## Saved entries
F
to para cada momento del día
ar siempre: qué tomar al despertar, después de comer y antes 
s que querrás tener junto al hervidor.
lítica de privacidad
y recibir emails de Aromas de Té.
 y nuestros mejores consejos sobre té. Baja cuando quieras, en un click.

## WHAT THIS TASK INVOLVES
For each entry above, please make an exact copy.

## ANSWER TO THIS TASK
F
to para cada momento del día
ar siempre: qué tomar al despertar, después de comer y antes 
s que querrás tener junto al hervidor.
lítica de privacidad
y recibir emails de Aromas de Té.
 y nuestros mejores consejos sobre té. Baja cuando quieras, en un click.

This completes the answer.